→ **Instruction**
Please identify each line of the data below that contains the string "tuning" and copy those lines. Case counts.

--- begin Data entries ---

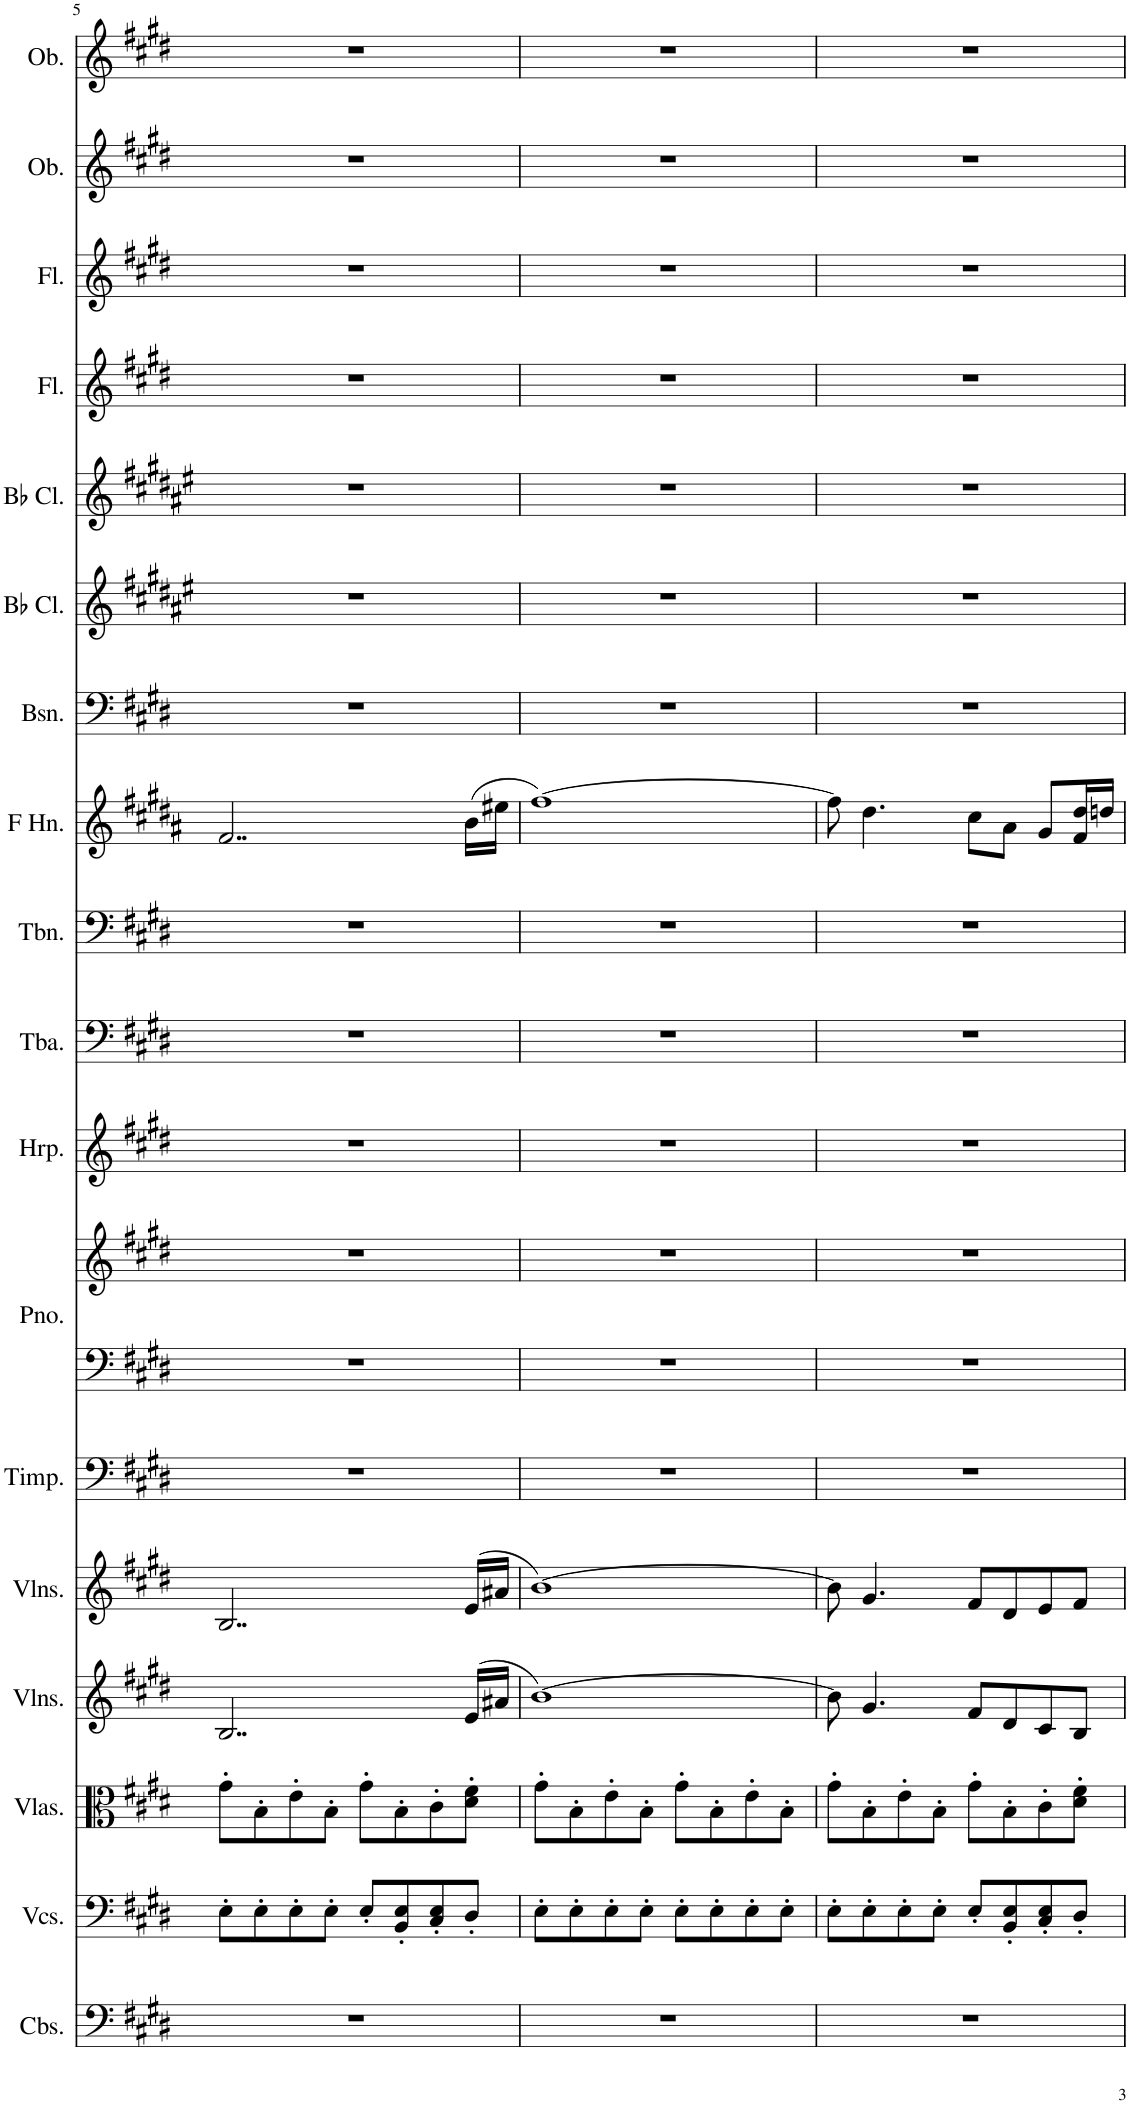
**kern	**kern	**kern	**kern	**kern	**kern	**kern	**kern	**kern	**kern	**kern	**kern	**kern	**kern	**kern	**kern	**kern	**kern	**kern
*part18	*part17	*part16	*part15	*part14	*part13	*part12	*part12	*part11	*part10	*part9	*part8	*part7	*part6	*part5	*part4	*part3	*part2	*part1
*staff19	*staff18	*staff17	*staff16	*staff15	*staff14	*staff13	*staff12	*staff11	*staff10	*staff9	*staff8	*staff7	*staff6	*staff5	*staff4	*staff3	*staff2	*staff1
*I"Contrabasses	*I"Violoncellos	*I"Violas	*I"Violins	*I"Violins	*I"Timpani	*I"Piano	*	*I"Harp	*I"Tuba	*I"Trombone	*I"Horn in F	*I"Bassoon	*I"Bb Clarinet	*I"Bb Clarinet	*I"Flute	*I"Flute	*I"Oboe	*I"Oboe
*I'Cbs.	*I'Vcs.	*I'Vlas.	*I'Vlns.	*I'Vlns.	*I'Timp.	*I'Pno.	*	*I'Hrp.	*I'Tba.	*I'Tbn.	*	*I'Bsn.	*I'Bb Cl.	*I'Bb Cl.	*I'Fl.	*I'Fl.	*I'Ob.	*I'Ob.
!!LO:PB:g=z
*clefF4	*clefF4	*clefC3	*clefG2	*clefG2	*clefF4	*clefF4	*clefG2	*clefG2	*clefF4	*clefF4	*clefG2	*clefF4	*clefG2	*clefG2	*clefG2	*clefG2	*clefG2	*clefG2
*Trd7c12	*	*	*	*	*	*	*	*	*	*	*Trd4c7	*	*Trd1c2	*Trd1c2	*	*	*	*
*k[f#c#g#d#]	*k[f#c#g#d#]	*k[f#c#g#d#]	*k[f#c#g#d#]	*k[f#c#g#d#]	*k[f#c#g#d#]	*k[f#c#g#d#]	*k[f#c#g#d#]	*k[f#c#g#d#]	*k[f#c#g#d#]	*k[f#c#g#d#]	*k[f#c#g#d#a#]	*k[f#c#g#d#]	*k[f#c#g#d#a#e#]	*k[f#c#g#d#a#e#]	*k[f#c#g#d#]	*k[f#c#g#d#]	*k[f#c#g#d#]	*k[f#c#g#d#]
*M4/4	*M4/4	*M4/4	*M4/4	*M4/4	*M4/4	*M4/4	*M4/4	*M4/4	*M4/4	*M4/4	*M4/4	*M4/4	*M4/4	*M4/4	*M4/4	*M4/4	*M4/4	*M4/4
=5	=5	=5	=5	=5	=5	=5	=5	=5	=5	=5	=5	=5	=5	=5	=5	=5	=5	=5
1r	8E'\L	8g#'\L	2..B/	2..B/	1r	1r	1r	1r	1r	1r	2..f#/	1r	1r	1r	1r	1r	1r	1r
.	8E'\	8B'\	.	.	.	.	.	.	.	.	.	.	.	.	.	.	.	.
.	8E'\	8e'\	.	.	.	.	.	.	.	.	.	.	.	.	.	.	.	.
.	8E'\J	8B'\J	.	.	.	.	.	.	.	.	.	.	.	.	.	.	.	.
.	8E'/L	8g#'\L	.	.	.	.	.	.	.	.	.	.	.	.	.	.	.	.
.	8BB/' 8E/'	8B'\	.	.	.	.	.	.	.	.	.	.	.	.	.	.	.	.
.	8C#/' 8E/'	8c#'\	.	.	.	.	.	.	.	.	.	.	.	.	.	.	.	.
.	8D#'/J	8d#\' 8f#\'J	(16e/LL	(16e/LL	.	.	.	.	.	.	(16b\LL	.	.	.	.	.	.	.
.	.	.	16a#X/JJ	16a#X/JJ	.	.	.	.	.	.	16ee#X\JJ	.	.	.	.	.	.	.
=6	=6	=6	=6	=6	=6	=6	=6	=6	=6	=6	=6	=6	=6	=6	=6	=6	=6	=6
1r	8E'\L	8g#'\L	[1b)	[1b)	1r	1r	1r	1r	1r	1r	[1ff#)	1r	1r	1r	1r	1r	1r	1r
.	8E'\	8B'\	.	.	.	.	.	.	.	.	.	.	.	.	.	.	.	.
.	8E'\	8e'\	.	.	.	.	.	.	.	.	.	.	.	.	.	.	.	.
.	8E'\J	8B'\J	.	.	.	.	.	.	.	.	.	.	.	.	.	.	.	.
.	8E'\L	8g#'\L	.	.	.	.	.	.	.	.	.	.	.	.	.	.	.	.
.	8E'\	8B'\	.	.	.	.	.	.	.	.	.	.	.	.	.	.	.	.
.	8E'\	8e'\	.	.	.	.	.	.	.	.	.	.	.	.	.	.	.	.
.	8E'\J	8B'\J	.	.	.	.	.	.	.	.	.	.	.	.	.	.	.	.
=7	=7	=7	=7	=7	=7	=7	=7	=7	=7	=7	=7	=7	=7	=7	=7	=7	=7	=7
1r	8E'\L	8g#'\L	8b\]	8b\]	1r	1r	1r	1r	1r	1r	8ff#\]	1r	1r	1r	1r	1r	1r	1r
.	8E'\	8B'\	4.g#/	4.g#/	.	.	.	.	.	.	4.dd#\	.	.	.	.	.	.	.
.	8E'\	8e'\	.	.	.	.	.	.	.	.	.	.	.	.	.	.	.	.
.	8E'\J	8B'\J	.	.	.	.	.	.	.	.	.	.	.	.	.	.	.	.
.	8E'/L	8g#'\L	8f#/L	8f#/L	.	.	.	.	.	.	8cc#\L	.	.	.	.	.	.	.
.	8BB/' 8E/'	8B'\	8d#/	8d#/	.	.	.	.	.	.	8a#\J	.	.	.	.	.	.	.
.	8C#/' 8E/'	8c#'\	8c#/	8e/	.	.	.	.	.	.	8g#/L	.	.	.	.	.	.	.
.	8D#'/J	8d#\' 8f#\'J	8B/J	8f#/J	.	.	.	.	.	.	16f#/ 16dd#/L	.	.	.	.	.	.	.
.	.	.	.	.	.	.	.	.	.	.	16ddn/JJ	.	.	.	.	.	.	.
=	=	=	=	=	=	=	=	=	=	=	=	=	=	=	=	=	=	=
*-	*-	*-	*-	*-	*-	*-	*-	*-	*-	*-	*-	*-	*-	*-	*-	*-	*-	*-
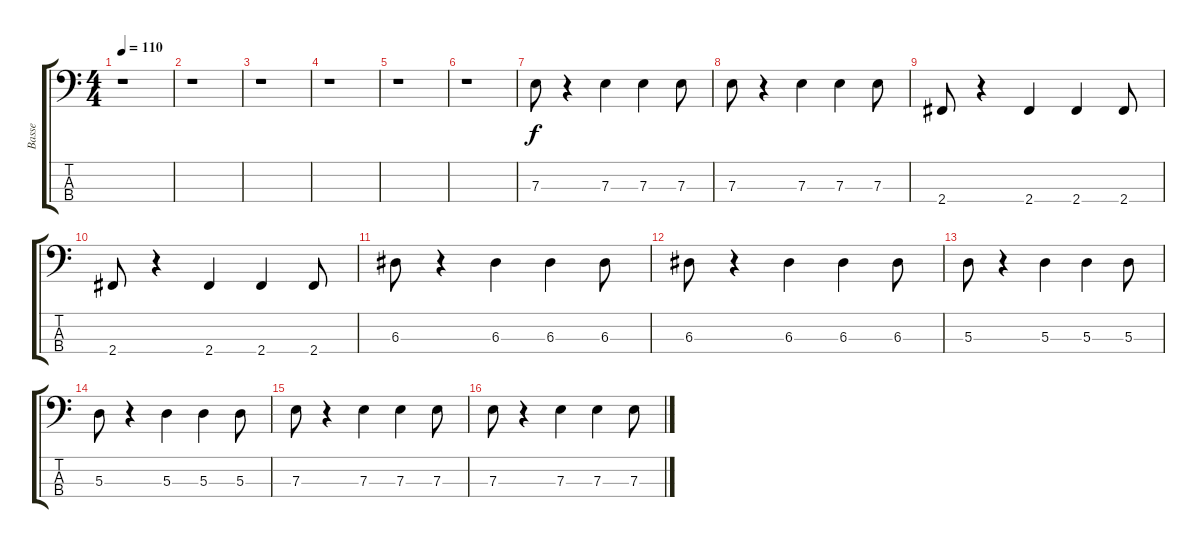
\track ("Basse" "Basse") {instrument electricbassfinger}
\staff {score tabs}
\tuning (G2 D2 A1 E1) {hide}
\ts (4 4)
\tempo 110
\clef f4
\ks c
r.1{dy f instrument electricbassfinger} |
r.1 |
r.1 |
r.1 |
r.1 |
r.1 |
7.3.8 r.4 7.3.4 7.3.4 7.3.8 |
7.3.8 r.4 7.3.4 7.3.4 7.3.8 |
2.4.8 r.4 2.4.4 2.4.4 2.4.8 |
2.4.8 r.4 2.4.4 2.4.4 2.4.8 |
6.3.8 r.4 6.3.4 6.3.4 6.3.8 |
6.3.8 r.4 6.3.4 6.3.4 6.3.8 |
5.3.8 r.4 5.3.4 5.3.4 5.3.8 |
5.3.8 r.4 5.3.4 5.3.4 5.3.8 |
7.3.8 r.4 7.3.4 7.3.4 7.3.8 |
7.3.8 r.4 7.3.4 7.3.4 7.3.8
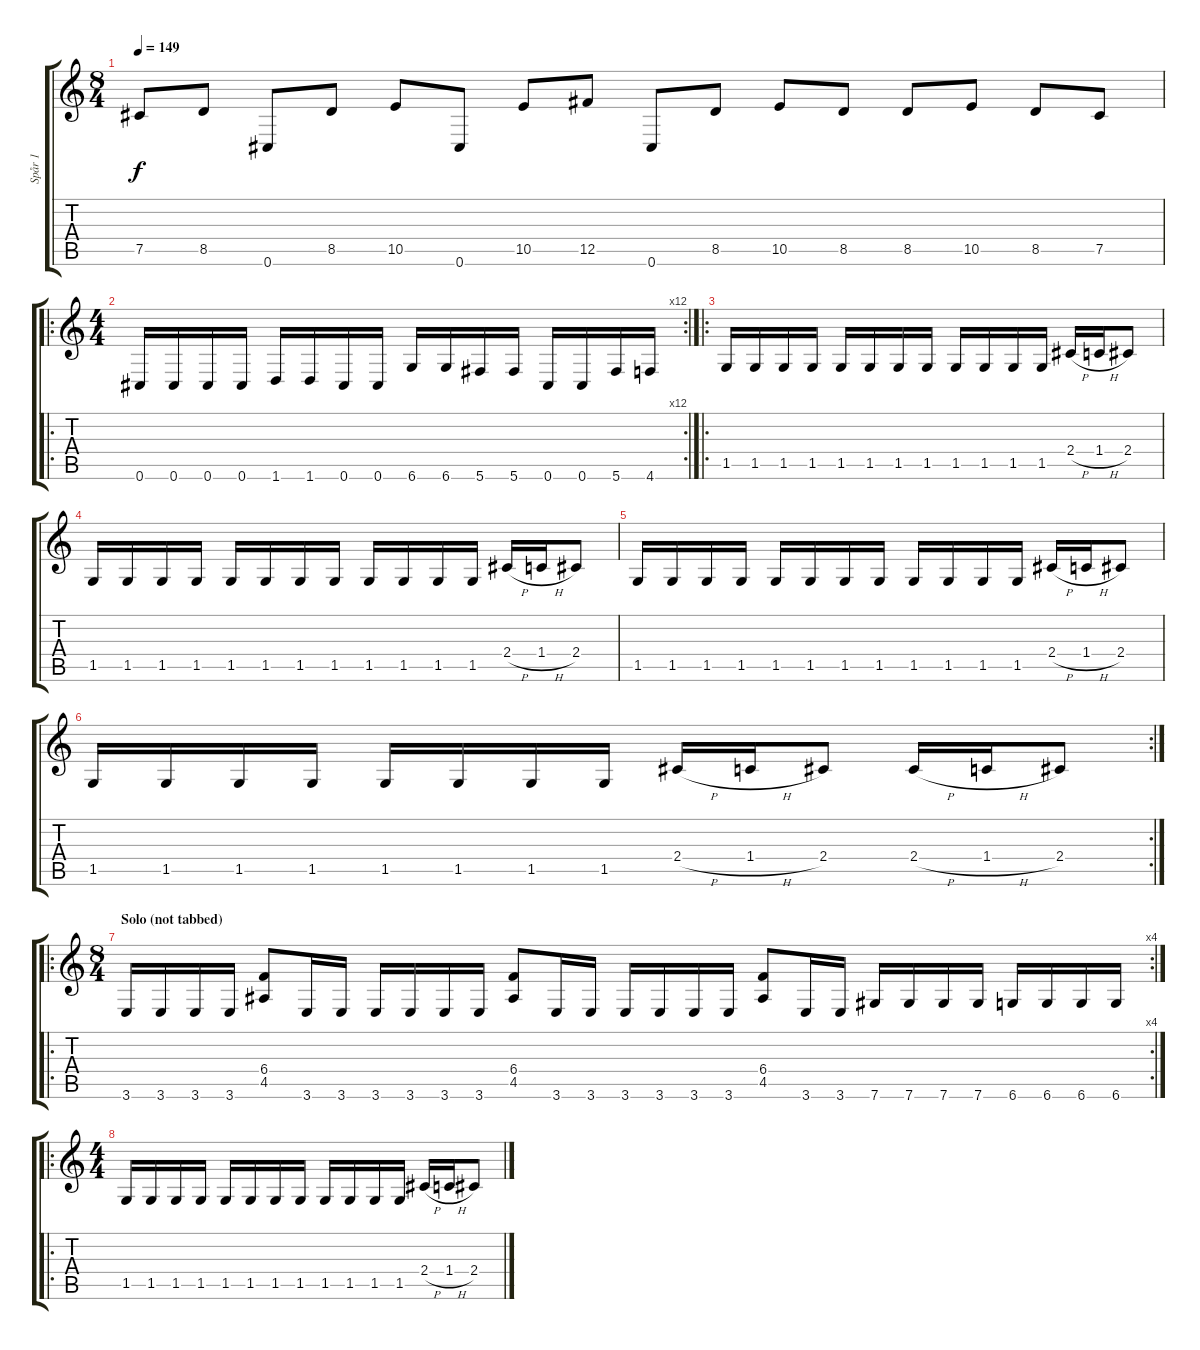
\track ("Spår 1" "Spår 1") {instrument distortionguitar}
\staff {score tabs}
\tuning (Db4 Ab3 E3 B2 Gb2 Db2) {hide}
\ts (8 4)
\tempo 149
\clef g2
\ks c
7.5.8{dy f} 8.5.8 0.6.8 8.5.8 10.5.8 0.6.8 10.5.8 12.5.8 0.6.8 8.5.8 10.5.8 8.5.8 8.5.8 10.5.8 8.5.8 7.5.8 |
\ro
\rc 12
\ts (4 4)
0.6.16 0.6.16 0.6.16 0.6.16 1.6.16 1.6.16 0.6.16 0.6.16 6.6.16 6.6.16 5.6.16 5.6.16 0.6.16 0.6.16 5.6.16 4.6.16 |
\ro
1.5.16 1.5.16 1.5.16 1.5.16 1.5.16 1.5.16 1.5.16 1.5.16 1.5.16 1.5.16 1.5.16 1.5.16 2.4{h}.16 1.4{h}.16 2.4.8 |
1.5.16 1.5.16 1.5.16 1.5.16 1.5.16 1.5.16 1.5.16 1.5.16 1.5.16 1.5.16 1.5.16 1.5.16 2.4{h}.16 1.4{h}.16 2.4.8 |
1.5.16 1.5.16 1.5.16 1.5.16 1.5.16 1.5.16 1.5.16 1.5.16 1.5.16 1.5.16 1.5.16 1.5.16 2.4{h}.16 1.4{h}.16 2.4.8 |
\rc 2
1.5.16 1.5.16 1.5.16 1.5.16 1.5.16 1.5.16 1.5.16 1.5.16 2.4{h}.16 1.4{h}.16 2.4.8 2.4{h}.16 1.4{h}.16 2.4.8 |
\ro
\rc 4
\ts (8 4)
\section ("" "Solo (not tabbed)")
3.6.16 3.6.16 3.6.16 3.6.16 (6.4 4.5).8 3.6.16 3.6.16 3.6.16 3.6.16 3.6.16 3.6.16 (6.4 4.5).8 3.6.16 3.6.16 3.6.16 3.6.16 3.6.16 3.6.16 (6.4 4.5).8 3.6.16 3.6.16 7.6.16 7.6.16 7.6.16 7.6.16 6.6.16 6.6.16 6.6.16 6.6.16 |
\ro
\ts (4 4)
1.5.16 1.5.16 1.5.16 1.5.16 1.5.16 1.5.16 1.5.16 1.5.16 1.5.16 1.5.16 1.5.16 1.5.16 2.4{h}.16 1.4{h}.16 2.4.8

--- end Data entries ---

→ **Answer for this exercise**
\tuning (G2 D2 A1 E1) {hide}
\tuning (Db4 Ab3 E3 B2 Gb2 Db2) {hide}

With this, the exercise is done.